After several hours in Lindsey Spangler’s kindergarten classroom in this small and spotless school, it is evident that both mentor and mentee are succeeding. During the morning Language Arts period, they took turns leading lessons with Brenda Bullard, the teacher aid.

It is fast-paced, hands-on instruction, and the three teachers worked constantly and as a team. No teachable moments were wasted; even during the after-lunch bathroom break, children were on on-task. A successful lesson often ended in an enthusiastic “go me” chant.

Smith, who is from nearby Laurel Hill, graduated from UNCP in December. She has three job offers, although she would dearly love to work at Pate-Gardner.

“I love it here; it’s a great school,” she said. “UNCP’s education program is very strong, and…I’ve been exposed to the whole gamut here. It’s been a great experience.”

Spangler gives her student teacher high marks, saying, “I think Casey will be a wonderful teacher.”

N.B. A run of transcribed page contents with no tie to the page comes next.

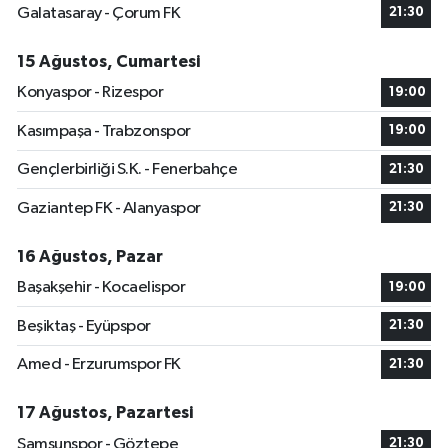
Galatasaray - Çorum FK
21:30
15 Ağustos, Cumartesi
Konyaspor - Rizespor
19:00
Kasımpaşa - Trabzonspor
19:00
Gençlerbirliği S.K. - Fenerbahçe
21:30
Gaziantep FK - Alanyaspor
21:30
16 Ağustos, Pazar
Başakşehir - Kocaelispor
19:00
Beşiktaş - Eyüpspor
21:30
Amed - Erzurumspor FK
21:30
17 Ağustos, Pazartesi
Samsunspor - Göztepe
21:30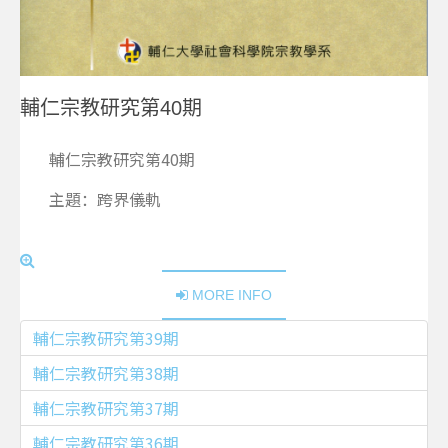
輔仁宗教研究第40期
輔仁宗教研究第40期
主題：跨界儀軌
MORE INFO
輔仁宗教研究第39期
輔仁宗教研究第38期
輔仁宗教研究第37期
輔仁宗教研究第36期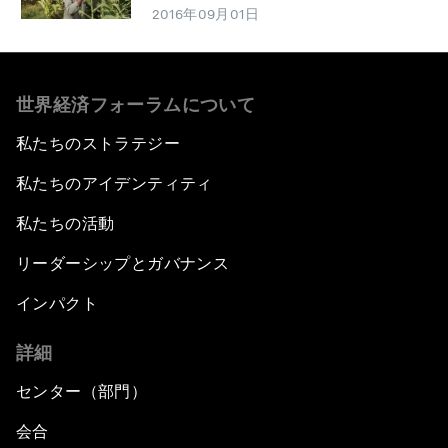
2016年09月01日
世界経済フォーラムについて
私たちのストラテジー
私たちのアイデンティティ
私たちの活動
リーダーシップとガバナンス
インパクト
詳細
センター（部門）
会合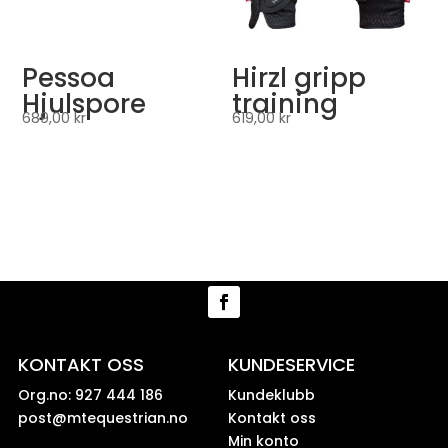
Pessoa
Hirzl gripp
Hjulspore
training
689,00
kr
619,00
kr
KONTAKT OSS
KUNDESERVICE
Org.no: 927 444 186
Kundeklubb
post@mtequestrian.no
Kontakt oss
Min konto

“She is very caring, thoughtful, and kind. Casey is also very organized, thorough and diligent,” Spangler said.  “Casey also has a very good work ethic. She is always willing to help anyone in need and take on any task or challenge eagerly.” 

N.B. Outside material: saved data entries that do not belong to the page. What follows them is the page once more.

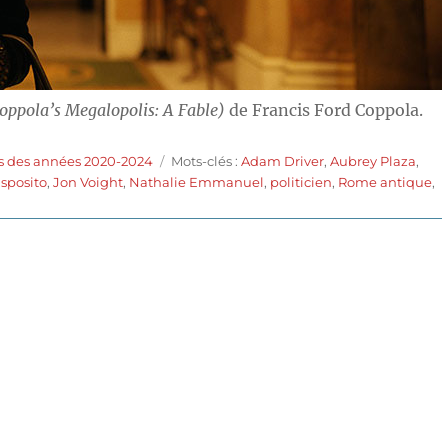
oppola’s Megalopolis: A Fable)
de Francis Ford Coppola.
Étiquettes
s des années 2020-2024
Mots-clés :
Adam Driver
,
Aubrey Plaza
,
Esposito
,
Jon Voight
,
Nathalie Emmanuel
,
politicien
,
Rome antique
,
lis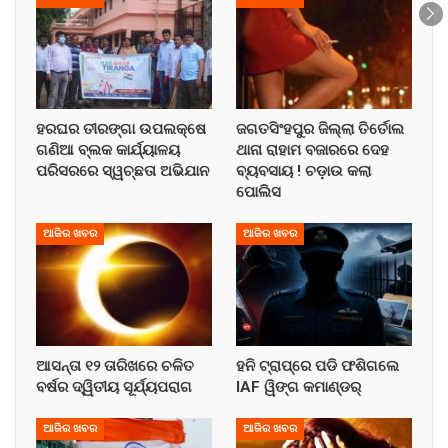
ହରଘର ତୀରଙ୍ଗା ଉପଲକ୍ଷେ
ଜଗତସିଂହପୁର ଜିଲ୍ଲା ତିର୍ତୋଲ
ଗଣିଆ ବ୍ଲକ କାର୍ଯ୍ୟାଳୟ
ଥାନା ରାହାମ ବଜାରରେ ଦେହ
ପରିସରରେ ସ୍ୱଚ୍ଛତା ଅଭିଯାନ
ବ୍ୟବସାୟ ! ଚଡ଼ାଉ କଲା
ପୋଲିସ
ଆଜିର ଖବର
ଆଜିର ଖବର
ଆସନ୍ତା ୧୨ ତାରିଖରେ ଚଳିତ
ହନି ଟ୍ରାପ୍‌ରେ ପଡି ଫଶିଗଲେ
ବର୍ଷର ଦ୍ୱିତୀୟ ସୂର୍ଯ୍ୟପରାଗ
IAF ୱିଙ୍ଗ କମାଣ୍ଡର୍
ଆଜିର ଖବର
ଆଜିର ଖବର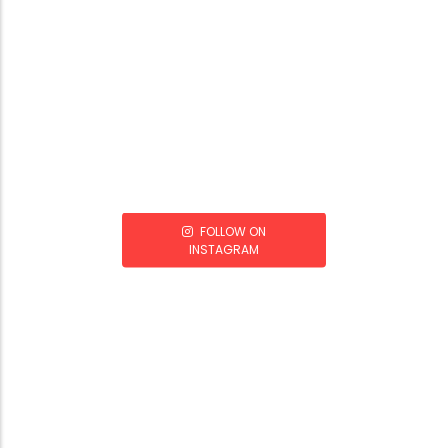
FOLLOW ON
INSTAGRAM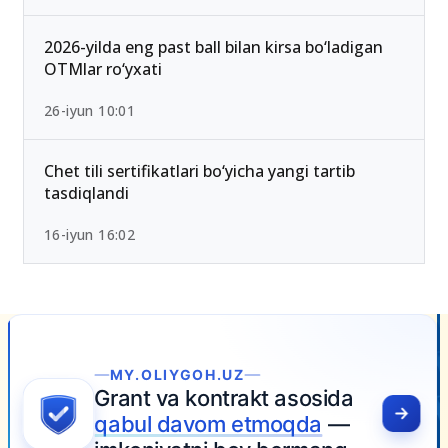
2026-yilda eng past ball bilan kirsa bo‘ladigan
OTMlar ro‘yxati
26-iyun 10:01
Chet tili sertifikatlari bo‘yicha yangi tartib
tasdiqlandi
16-iyun 16:02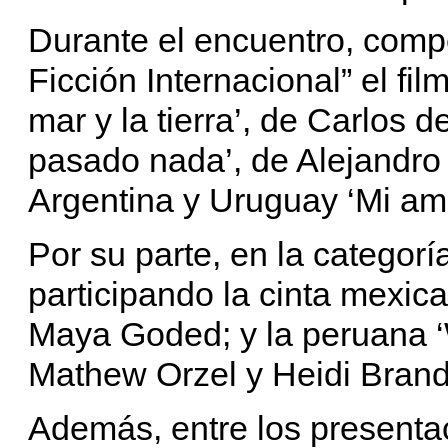
Durante el encuentro, compe
Ficción Internacional” el fi
mar y la tierra’, de Carlos d
pasado nada’, de Alejandro
Argentina y Uruguay ‘Mi ami
Por su parte, en la categor
participando la cinta mexica
Maya Goded; y la peruana ‘
Mathew Orzel y Heidi Bran
Además, entre los presenta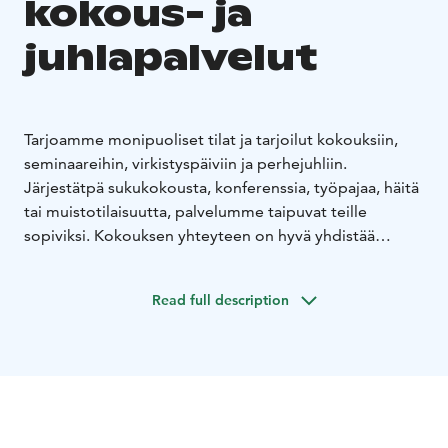
kokous- ja
juhlapalvelut
Tarjoamme monipuoliset tilat ja tarjoilut kokouksiin,
seminaareihin, virkistyspäiviin ja perhejuhliin.
Järjestätpä sukukokousta, konferenssia, työpajaa, häitä
tai muistotilaisuutta, palvelumme taipuvat teille
sopiviksi. Kokouksen yhteyteen on hyvä yhdistää
vierailu Muistin näyttelyissä!
Tutustu tiloihimme ja ota yhteyttä! Suunnittelemme
Read full description
teille onnistuneen tilaisuuden.
Kokoustilamme:
Päämajasali
150 paikkaa
Muistin
auditorio eli Päämajasali soveltuu luentojen ja
seminaarien, juhlatilaisuuksien ja konserttien
pitämiseen. Suuri valkokangas ja säädeltävä valaistus
tarjoavat erinomaiset puitteet esitysten ja videoiden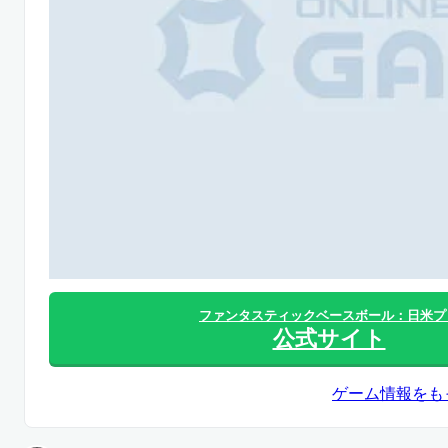
ファンタスティックベースボール：日米プ
公式サイト
ゲーム情報をも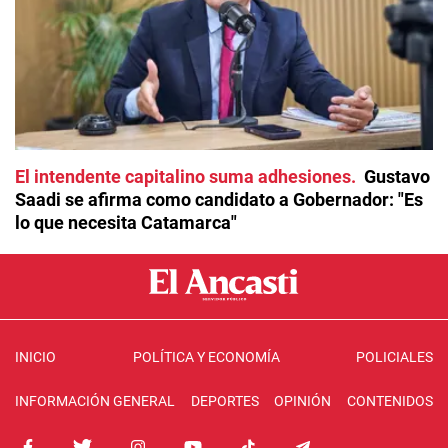
El intendente capitalino suma adhesiones
Gustavo
Saadi se afirma como candidato a Gobernador: "Es
lo que necesita Catamarca"
INICIO
POLÍTICA Y ECONOMÍA
POLICIALES
INFORMACIÓN GENERAL
DEPORTES
OPINIÓN
CONTENIDOS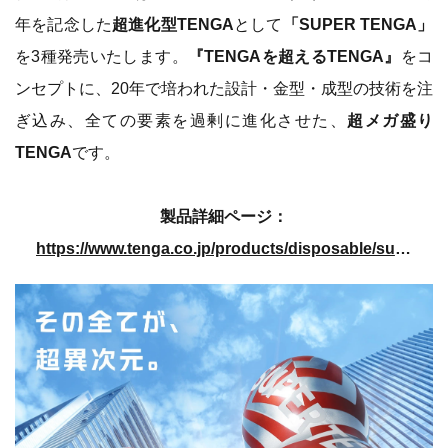
年を記念した
超進化型TENGA
として
「SUPER TENGA」
を3種発売いたします。
『TENGAを超えるTENGA』
をコ
ンセプトに、20年で培われた設計・金型・成型の技術を注
ぎ込み、全ての要素を過剰に進化させた、
超メガ盛り
TENGA
です。
製品詳細ページ：
https://www.tenga.co.jp/products/disposable/super-tenga/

Spangler, who is from nearby McColl, S.C., is also a UNCP graduate. “I know what it was like to be in Casey’s place,” she said. “I’ve tried to expose her to everything.”

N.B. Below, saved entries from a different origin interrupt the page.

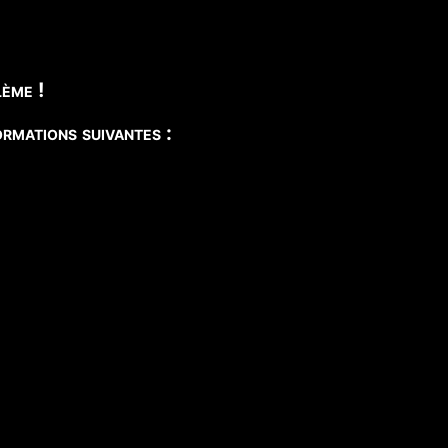
ème !
rmations suivantes :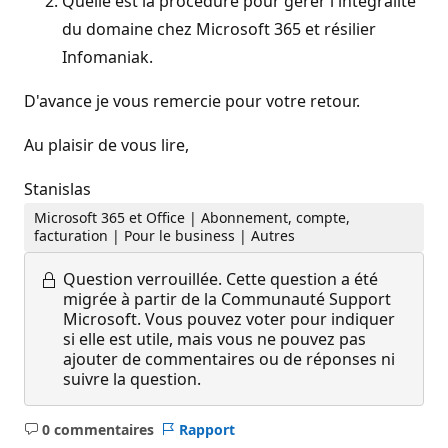
Quelle est la procédure pour gérer l'intégralité
du domaine chez Microsoft 365 et résilier
Infomaniak.
D'avance je vous remercie pour votre retour.
Au plaisir de vous lire,
Stanislas
Microsoft 365 et Office | Abonnement, compte,
facturation | Pour le business | Autres
Question verrouillée.
Cette question a été
migrée à partir de la Communauté Support
Microsoft. Vous pouvez voter pour indiquer
si elle est utile, mais vous ne pouvez pas
ajouter de commentaires ou de réponses ni
suivre la question.
0 commentaires
Rapport
Aucun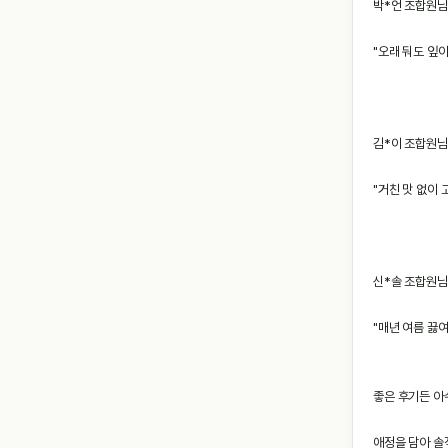
박*언 조합원님
"오래 둬도 잎이
김*이 조합원님
"거친 맛 없이 
신*솔 조합원님
"매년 여름 끓
좋은 후기든 아
애정을 담아 솔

Smith gives indiviualized instruction while Spangler teaches the lesson

Smith gives indiviualized instruction while Spangler teaches the lesson

Black Line

“Everything” means just that for Spangler. She is president of the school’s parent-teacher organization (PTO) and chair of the School Improvement Team (SIT) and Scotland Scholars, the after-school program. Smith participates in everything.

In the classroom, Smith is so calm and in-control with the children, it is tempting to say she is a natural. She laughed at that thought. “I worked my way through college at a day care for five years,” she said. “That was tough, but it really helped prepare me, and it taught me to be adaptable and flexible.”

Smith acknowledged that there is much more to learn and said Spangler is a great teacher. “She’s very gifted with technology,” she said. “She’s taught me how to put a lesson plan together for the Smartboard.

“Also, she’s taught me you have to have communication between teachers and with the principal,” Smith said. “She’s taught me all the important things.”

On this day, the teachers dressed the students as Pilgrims and Indians for a Thanksgiving feast of turkey, dressing, sweet potatoes, cranberry sauce and more. When Smith puts on her costume, she gets applause from the students. In the lunchroom, older students, who are Scotland Scholars, wave and smile. Casey Smith has made an impact on the entire school.

For Spangler, mentoring a student teacher is a professional obligation, and there are rewards, too. “This is my second year with a student teacher,” Spangler said. “I enjoy the experience. This is where you learn if this profession is for you.

“Having a student teacher is worth the experience because I love sharing ideas, experiences, and providing the student teachers with the experience,” she continued. “The hardest part of the experience is maintaining classroom routines, structure, schedules and behavior.”

Dr. Winters thanked Spangler for her contributions to the teaching profession and looked into the future for Smith. “Lindsay (Spangler) has left an indelible impression upon Casey and will undoubtedly influence her long tenure in the classroom,” he said. “It can be hard for the intern to say goodbye at the end of student teaching to those students he or she has developed relationships with, as well as leaving the cooperating teacher.

“Thank you, Ms. Spangler, for paying it forward,” Dr. Winters said. “The mentoring that occurs during student teaching is one of the most important contributers to maintaining quality teachers in the profession.  Those first years following student teaching (are) so critically important.”